Five Women Who Have Been Selected for Endowed Professorships

Catherine Petrany has been named the Boniface Wimmer Endowed Chair in Monastic Studies at Saint Vincent College in Latrobe, Pennsylvania. She has been a faculty member with the college for more than a decade, currently teaching as an associate professor of theology. Her scholarship integrates academic biblical scholarship with Benedictine monastic tradition.

Dr. Petrany is a graduate of Marshall University in West Virginia, where she majored in philosophy. She holds a master’s degree in systematic theology and a Ph.D. in biblical studies/Hebrew Bible from Fordham University in New York.

Carrie McDermott has joined the University of Arkansas faculty as the George M. and Boyce W. Billingsley Endowed Chair in Nursing and executive director of the Eleanor Mann School of Nursing. She comes to her new role from Emory University in Atlanta, where she was corporate director of academic practice integration and partnerships at the Nell Hodgson Woodruff School of Nursing. Earlier in her tenure with Emory, she was director of nurse residency programs.

Dr. McDermott holds a bachelor’s degree in nursing from Rockhurst University in Missouri, a master’s degree in nursing from the University of Missouri-Kansas City, and a Ph.D. in nursing from the University of Colorado Denver.

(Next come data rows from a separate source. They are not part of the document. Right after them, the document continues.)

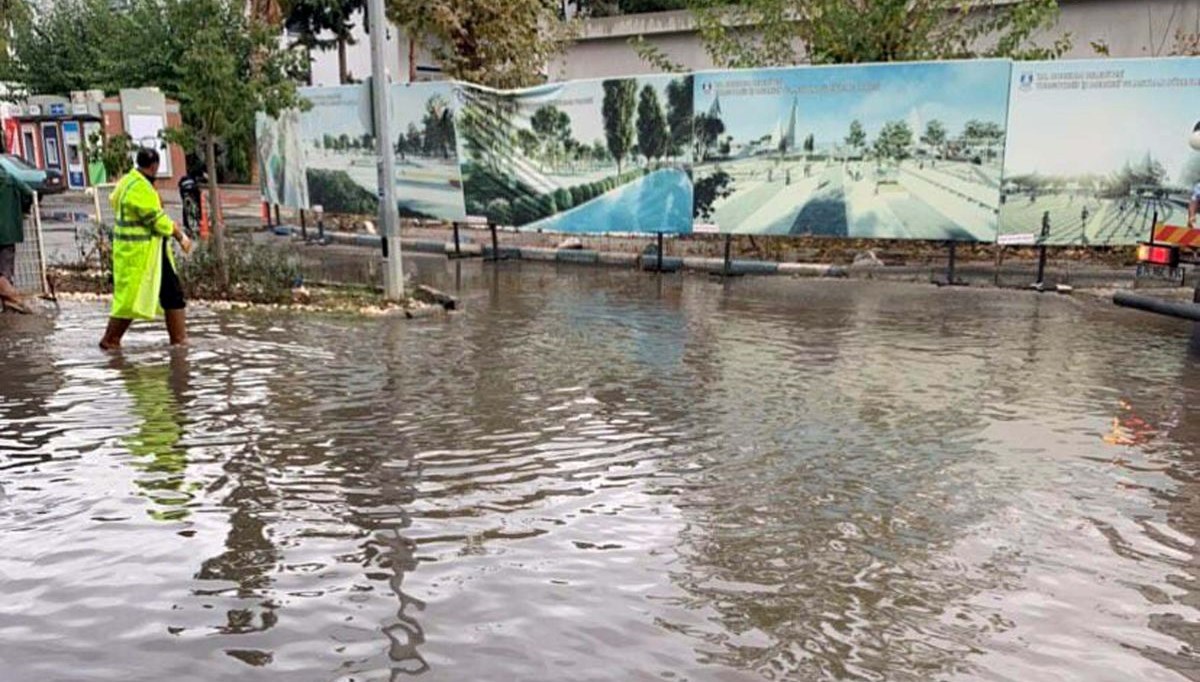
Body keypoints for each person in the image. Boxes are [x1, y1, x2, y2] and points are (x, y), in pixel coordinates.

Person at [99, 148, 193, 350]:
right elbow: (156, 219)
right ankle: (111, 340)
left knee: (172, 293)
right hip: (140, 255)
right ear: (155, 166)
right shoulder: (140, 188)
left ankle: (179, 343)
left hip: (149, 252)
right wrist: (180, 236)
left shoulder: (128, 181)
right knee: (132, 300)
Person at [0, 162, 33, 314]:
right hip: (9, 232)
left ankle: (13, 300)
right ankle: (10, 305)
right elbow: (28, 193)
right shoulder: (10, 178)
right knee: (6, 270)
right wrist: (23, 209)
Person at [177, 166, 206, 237]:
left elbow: (179, 185)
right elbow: (204, 179)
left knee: (185, 206)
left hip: (183, 189)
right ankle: (200, 217)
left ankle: (186, 225)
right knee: (199, 200)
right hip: (192, 188)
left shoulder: (184, 177)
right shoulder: (197, 174)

Shelagh A. Gallagher has been named the Jody and Layton Smith Professor of Gifted Education and Talent Development and executive director of the Center for Gifted Education at the College of William & Mary in Virginia. Her appointment marks a return to the college, where she previously served as associate director for grants and contracts at the Center for Gifted Education. More recently, she was director of the Office of Gifted and Talented Education at the University of North Texas.

Dr. Gallagher received her bachelor’s degree in psychology and Ph.D. in special education and gifted education from the University of North Carolina at Chapel Hill.

Doreen Keller is the new Sue Chandler Endowed Professor in Education at Whitworth University in Spokane, Washington. In 2013, she joined the university as a visiting professor and was appointed to the full-time faculty two years later. Currently, she serves as an associate professor for graduate studies in education and executive director of the master’s degree program in teaching.

Dr. Keller holds a bachelor’s degree in English from the University of Washington, a master’s degree in teaching from Gonzaga University in Spokane, and a doctorate in teacher leadership from Washington State University.

Dorsey Wanless has been named the Dr. Kenneth M. Hollenbaugh Endowed Professor in Economic Geology at Boise State University in Idaho. Currently serving as chair of the university’s department of geosciences, she studies the evolution of magmas in submarine settings, including mid-ocean ridges and ocean islands. Her research also focuses on understanding the role of magmatism in continental rifting.

Dr. Wanless received her bachelor’s degree in geology from Colgate University in Hamilton, New York, a master’s degree in geology and geophysics from the University of Hawai’i at Mānoa, and Ph.D in geological sciences from the University of Florida.